■ Aim of the task
Word for word, return every record that follows.

Collection entries:
····················

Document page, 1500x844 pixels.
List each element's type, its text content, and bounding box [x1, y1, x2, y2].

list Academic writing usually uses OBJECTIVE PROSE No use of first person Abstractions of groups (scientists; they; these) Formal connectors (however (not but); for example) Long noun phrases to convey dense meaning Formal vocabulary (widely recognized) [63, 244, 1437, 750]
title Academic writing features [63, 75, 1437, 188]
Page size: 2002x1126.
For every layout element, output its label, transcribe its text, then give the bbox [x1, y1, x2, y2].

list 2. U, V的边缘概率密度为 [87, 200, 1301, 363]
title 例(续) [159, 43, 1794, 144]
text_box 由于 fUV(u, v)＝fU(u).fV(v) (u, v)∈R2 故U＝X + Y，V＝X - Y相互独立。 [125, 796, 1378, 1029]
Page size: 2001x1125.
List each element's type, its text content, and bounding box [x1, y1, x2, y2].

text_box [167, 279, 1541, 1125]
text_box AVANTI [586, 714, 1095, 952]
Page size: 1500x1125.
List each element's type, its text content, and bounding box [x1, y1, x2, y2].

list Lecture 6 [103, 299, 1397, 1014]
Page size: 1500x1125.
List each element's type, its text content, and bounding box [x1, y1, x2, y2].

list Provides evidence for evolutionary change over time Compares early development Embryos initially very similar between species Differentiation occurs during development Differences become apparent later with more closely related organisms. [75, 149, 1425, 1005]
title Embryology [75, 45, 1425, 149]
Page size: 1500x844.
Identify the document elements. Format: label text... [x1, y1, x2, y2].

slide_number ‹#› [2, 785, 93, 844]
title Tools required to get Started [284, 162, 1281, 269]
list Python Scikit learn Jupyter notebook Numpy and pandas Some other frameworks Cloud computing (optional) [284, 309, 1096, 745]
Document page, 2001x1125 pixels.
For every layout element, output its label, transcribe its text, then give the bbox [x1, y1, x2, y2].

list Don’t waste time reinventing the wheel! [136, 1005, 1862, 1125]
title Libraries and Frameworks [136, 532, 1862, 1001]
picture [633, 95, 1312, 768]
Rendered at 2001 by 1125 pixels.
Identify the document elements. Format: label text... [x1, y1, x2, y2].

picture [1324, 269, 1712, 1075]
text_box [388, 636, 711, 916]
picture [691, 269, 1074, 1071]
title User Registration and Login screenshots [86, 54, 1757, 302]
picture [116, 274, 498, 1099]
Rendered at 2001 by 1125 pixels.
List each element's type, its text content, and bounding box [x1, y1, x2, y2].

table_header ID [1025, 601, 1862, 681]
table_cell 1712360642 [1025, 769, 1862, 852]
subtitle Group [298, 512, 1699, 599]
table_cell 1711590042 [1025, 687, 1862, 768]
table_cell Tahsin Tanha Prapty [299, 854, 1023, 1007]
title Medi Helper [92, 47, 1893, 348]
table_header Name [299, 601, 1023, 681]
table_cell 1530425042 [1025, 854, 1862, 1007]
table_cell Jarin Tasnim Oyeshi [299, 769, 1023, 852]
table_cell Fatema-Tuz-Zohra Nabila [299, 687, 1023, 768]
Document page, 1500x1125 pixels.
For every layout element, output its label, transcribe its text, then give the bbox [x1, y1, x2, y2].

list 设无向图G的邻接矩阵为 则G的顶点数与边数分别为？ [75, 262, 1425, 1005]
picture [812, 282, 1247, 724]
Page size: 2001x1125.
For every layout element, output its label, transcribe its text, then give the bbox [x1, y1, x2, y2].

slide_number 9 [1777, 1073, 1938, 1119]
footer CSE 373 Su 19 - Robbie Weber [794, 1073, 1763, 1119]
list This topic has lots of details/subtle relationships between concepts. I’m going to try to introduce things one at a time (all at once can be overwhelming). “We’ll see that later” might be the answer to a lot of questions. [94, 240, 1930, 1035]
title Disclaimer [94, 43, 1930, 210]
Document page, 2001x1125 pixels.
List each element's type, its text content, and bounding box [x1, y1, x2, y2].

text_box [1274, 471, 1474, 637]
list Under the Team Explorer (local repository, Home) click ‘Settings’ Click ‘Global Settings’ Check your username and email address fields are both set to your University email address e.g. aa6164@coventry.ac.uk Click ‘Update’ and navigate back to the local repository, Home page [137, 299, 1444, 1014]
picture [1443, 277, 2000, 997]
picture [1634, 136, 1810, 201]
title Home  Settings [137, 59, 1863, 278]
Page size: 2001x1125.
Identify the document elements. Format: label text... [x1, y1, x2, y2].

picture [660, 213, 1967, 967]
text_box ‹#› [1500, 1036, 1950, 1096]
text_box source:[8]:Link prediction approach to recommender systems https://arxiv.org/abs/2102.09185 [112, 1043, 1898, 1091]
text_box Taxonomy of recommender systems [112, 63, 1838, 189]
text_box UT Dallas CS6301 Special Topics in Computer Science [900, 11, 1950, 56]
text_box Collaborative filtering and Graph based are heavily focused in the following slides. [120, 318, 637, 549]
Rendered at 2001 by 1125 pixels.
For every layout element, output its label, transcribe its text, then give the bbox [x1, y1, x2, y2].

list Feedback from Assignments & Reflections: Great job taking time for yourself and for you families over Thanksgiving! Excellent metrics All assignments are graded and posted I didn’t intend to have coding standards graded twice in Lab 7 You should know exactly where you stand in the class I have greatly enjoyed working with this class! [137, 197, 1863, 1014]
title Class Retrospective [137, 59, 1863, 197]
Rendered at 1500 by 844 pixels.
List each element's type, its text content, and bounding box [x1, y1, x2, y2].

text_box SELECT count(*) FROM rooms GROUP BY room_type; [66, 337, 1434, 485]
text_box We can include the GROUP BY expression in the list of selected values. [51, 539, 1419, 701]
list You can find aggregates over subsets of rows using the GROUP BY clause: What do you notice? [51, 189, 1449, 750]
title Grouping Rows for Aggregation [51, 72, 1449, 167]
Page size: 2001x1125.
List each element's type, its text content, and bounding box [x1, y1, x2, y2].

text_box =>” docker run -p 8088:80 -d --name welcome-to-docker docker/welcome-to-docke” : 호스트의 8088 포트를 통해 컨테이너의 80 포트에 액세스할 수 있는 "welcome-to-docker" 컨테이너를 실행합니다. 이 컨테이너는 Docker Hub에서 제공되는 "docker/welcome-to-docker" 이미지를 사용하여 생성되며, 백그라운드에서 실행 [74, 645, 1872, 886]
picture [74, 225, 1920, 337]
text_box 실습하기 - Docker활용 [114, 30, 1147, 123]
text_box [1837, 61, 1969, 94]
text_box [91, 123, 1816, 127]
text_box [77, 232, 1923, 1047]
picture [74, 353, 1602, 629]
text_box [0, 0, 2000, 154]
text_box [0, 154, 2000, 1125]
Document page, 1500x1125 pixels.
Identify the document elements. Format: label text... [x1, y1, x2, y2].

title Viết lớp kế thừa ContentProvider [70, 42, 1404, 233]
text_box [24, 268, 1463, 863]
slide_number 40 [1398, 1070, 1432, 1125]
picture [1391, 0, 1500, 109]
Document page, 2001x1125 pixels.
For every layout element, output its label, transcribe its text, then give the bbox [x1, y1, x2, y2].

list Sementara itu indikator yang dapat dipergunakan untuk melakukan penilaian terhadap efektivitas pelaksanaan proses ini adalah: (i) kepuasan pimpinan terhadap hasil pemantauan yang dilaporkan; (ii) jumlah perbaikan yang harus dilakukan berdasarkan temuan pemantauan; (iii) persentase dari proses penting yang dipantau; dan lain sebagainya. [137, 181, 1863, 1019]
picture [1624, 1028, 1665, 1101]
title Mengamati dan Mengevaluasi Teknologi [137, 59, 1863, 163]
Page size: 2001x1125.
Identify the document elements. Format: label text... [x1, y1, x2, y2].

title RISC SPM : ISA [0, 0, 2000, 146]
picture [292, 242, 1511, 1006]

····················

■ Solved exercise
Document page, 1500x844 pixels.
List each element's type, its text content, and bounding box [x1, y1, x2, y2].

list Academic writing usually uses OBJECTIVE PROSE No use of first person Abstractions of groups (scientists; they; these) Formal connectors (however (not but); for example) Long noun phrases to convey dense meaning Formal vocabulary (widely recognized) [63, 244, 1437, 750]
title Academic writing features [63, 75, 1437, 188]
Page size: 2002x1126.
For every layout element, output its label, transcribe its text, then give the bbox [x1, y1, x2, y2].

list 2. U, V的边缘概率密度为 [87, 200, 1301, 363]
title 例(续) [159, 43, 1794, 144]
text_box 由于 fUV(u, v)＝fU(u).fV(v) (u, v)∈R2 故U＝X + Y，V＝X - Y相互独立。 [125, 796, 1378, 1029]
Page size: 2001x1125.
List each element's type, its text content, and bounding box [x1, y1, x2, y2].

text_box [167, 279, 1541, 1125]
text_box AVANTI [586, 714, 1095, 952]
Page size: 1500x1125.
List each element's type, its text content, and bounding box [x1, y1, x2, y2].

list Lecture 6 [103, 299, 1397, 1014]
Page size: 1500x1125.
List each element's type, its text content, and bounding box [x1, y1, x2, y2].

list Provides evidence for evolutionary change over time Compares early development Embryos initially very similar between species Differentiation occurs during development Differences become apparent later with more closely related organisms. [75, 149, 1425, 1005]
title Embryology [75, 45, 1425, 149]
Page size: 1500x844.
Identify the document elements. Format: label text... [x1, y1, x2, y2].

slide_number ‹#› [2, 785, 93, 844]
title Tools required to get Started [284, 162, 1281, 269]
list Python Scikit learn Jupyter notebook Numpy and pandas Some other frameworks Cloud computing (optional) [284, 309, 1096, 745]
Document page, 2001x1125 pixels.
For every layout element, output its label, transcribe its text, then give the bbox [x1, y1, x2, y2].

list Don’t waste time reinventing the wheel! [136, 1005, 1862, 1125]
title Libraries and Frameworks [136, 532, 1862, 1001]
picture [633, 95, 1312, 768]
Rendered at 2001 by 1125 pixels.
Identify the document elements. Format: label text... [x1, y1, x2, y2].

picture [1324, 269, 1712, 1075]
text_box [388, 636, 711, 916]
picture [691, 269, 1074, 1071]
title User Registration and Login screenshots [86, 54, 1757, 302]
picture [116, 274, 498, 1099]
Rendered at 2001 by 1125 pixels.
List each element's type, its text content, and bounding box [x1, y1, x2, y2].

table_header ID [1025, 601, 1862, 681]
table_cell 1712360642 [1025, 769, 1862, 852]
subtitle Group [298, 512, 1699, 599]
table_cell 1711590042 [1025, 687, 1862, 768]
table_cell Tahsin Tanha Prapty [299, 854, 1023, 1007]
title Medi Helper [92, 47, 1893, 348]
table_header Name [299, 601, 1023, 681]
table_cell 1530425042 [1025, 854, 1862, 1007]
table_cell Jarin Tasnim Oyeshi [299, 769, 1023, 852]
table_cell Fatema-Tuz-Zohra Nabila [299, 687, 1023, 768]
Document page, 1500x1125 pixels.
For every layout element, output its label, transcribe its text, then give the bbox [x1, y1, x2, y2].

list 设无向图G的邻接矩阵为 则G的顶点数与边数分别为？ [75, 262, 1425, 1005]
picture [812, 282, 1247, 724]
Page size: 2001x1125.
For every layout element, output its label, transcribe its text, then give the bbox [x1, y1, x2, y2].

slide_number 9 [1777, 1073, 1938, 1119]
footer CSE 373 Su 19 - Robbie Weber [794, 1073, 1763, 1119]
list This topic has lots of details/subtle relationships between concepts. I’m going to try to introduce things one at a time (all at once can be overwhelming). “We’ll see that later” might be the answer to a lot of questions. [94, 240, 1930, 1035]
title Disclaimer [94, 43, 1930, 210]
Document page, 2001x1125 pixels.
List each element's type, its text content, and bounding box [x1, y1, x2, y2].

text_box [1274, 471, 1474, 637]
list Under the Team Explorer (local repository, Home) click ‘Settings’ Click ‘Global Settings’ Check your username and email address fields are both set to your University email address e.g. aa6164@coventry.ac.uk Click ‘Update’ and navigate back to the local repository, Home page [137, 299, 1444, 1014]
picture [1443, 277, 2000, 997]
picture [1634, 136, 1810, 201]
title Home  Settings [137, 59, 1863, 278]
Page size: 2001x1125.
Identify the document elements. Format: label text... [x1, y1, x2, y2].

picture [660, 213, 1967, 967]
text_box ‹#› [1500, 1036, 1950, 1096]
text_box source:[8]:Link prediction approach to recommender systems https://arxiv.org/abs/2102.09185 [112, 1043, 1898, 1091]
text_box Taxonomy of recommender systems [112, 63, 1838, 189]
text_box UT Dallas CS6301 Special Topics in Computer Science [900, 11, 1950, 56]
text_box Collaborative filtering and Graph based are heavily focused in the following slides. [120, 318, 637, 549]
Rendered at 2001 by 1125 pixels.
For every layout element, output its label, transcribe its text, then give the bbox [x1, y1, x2, y2].

list Feedback from Assignments & Reflections: Great job taking time for yourself and for you families over Thanksgiving! Excellent metrics All assignments are graded and posted I didn’t intend to have coding standards graded twice in Lab 7 You should know exactly where you stand in the class I have greatly enjoyed working with this class! [137, 197, 1863, 1014]
title Class Retrospective [137, 59, 1863, 197]
Rendered at 1500 by 844 pixels.
List each element's type, its text content, and bounding box [x1, y1, x2, y2].

text_box SELECT count(*) FROM rooms GROUP BY room_type; [66, 337, 1434, 485]
text_box We can include the GROUP BY expression in the list of selected values. [51, 539, 1419, 701]
list You can find aggregates over subsets of rows using the GROUP BY clause: What do you notice? [51, 189, 1449, 750]
title Grouping Rows for Aggregation [51, 72, 1449, 167]
Page size: 2001x1125.
List each element's type, its text content, and bounding box [x1, y1, x2, y2].

text_box =>” docker run -p 8088:80 -d --name welcome-to-docker docker/welcome-to-docke” : 호스트의 8088 포트를 통해 컨테이너의 80 포트에 액세스할 수 있는 "welcome-to-docker" 컨테이너를 실행합니다. 이 컨테이너는 Docker Hub에서 제공되는 "docker/welcome-to-docker" 이미지를 사용하여 생성되며, 백그라운드에서 실행 [74, 645, 1872, 886]
picture [74, 225, 1920, 337]
text_box 실습하기 - Docker활용 [114, 30, 1147, 123]
text_box [1837, 61, 1969, 94]
text_box [91, 123, 1816, 127]
text_box [77, 232, 1923, 1047]
picture [74, 353, 1602, 629]
text_box [0, 0, 2000, 154]
text_box [0, 154, 2000, 1125]
Document page, 1500x1125 pixels.
Identify the document elements. Format: label text... [x1, y1, x2, y2].

title Viết lớp kế thừa ContentProvider [70, 42, 1404, 233]
text_box [24, 268, 1463, 863]
slide_number 40 [1398, 1070, 1432, 1125]
picture [1391, 0, 1500, 109]
Document page, 2001x1125 pixels.
For every layout element, output its label, transcribe its text, then give the bbox [x1, y1, x2, y2].

list Sementara itu indikator yang dapat dipergunakan untuk melakukan penilaian terhadap efektivitas pelaksanaan proses ini adalah: (i) kepuasan pimpinan terhadap hasil pemantauan yang dilaporkan; (ii) jumlah perbaikan yang harus dilakukan berdasarkan temuan pemantauan; (iii) persentase dari proses penting yang dipantau; dan lain sebagainya. [137, 181, 1863, 1019]
picture [1624, 1028, 1665, 1101]
title Mengamati dan Mengevaluasi Teknologi [137, 59, 1863, 163]
Page size: 2001x1125.
Identify the document elements. Format: label text... [x1, y1, x2, y2].

title RISC SPM : ISA [0, 0, 2000, 146]
picture [292, 242, 1511, 1006]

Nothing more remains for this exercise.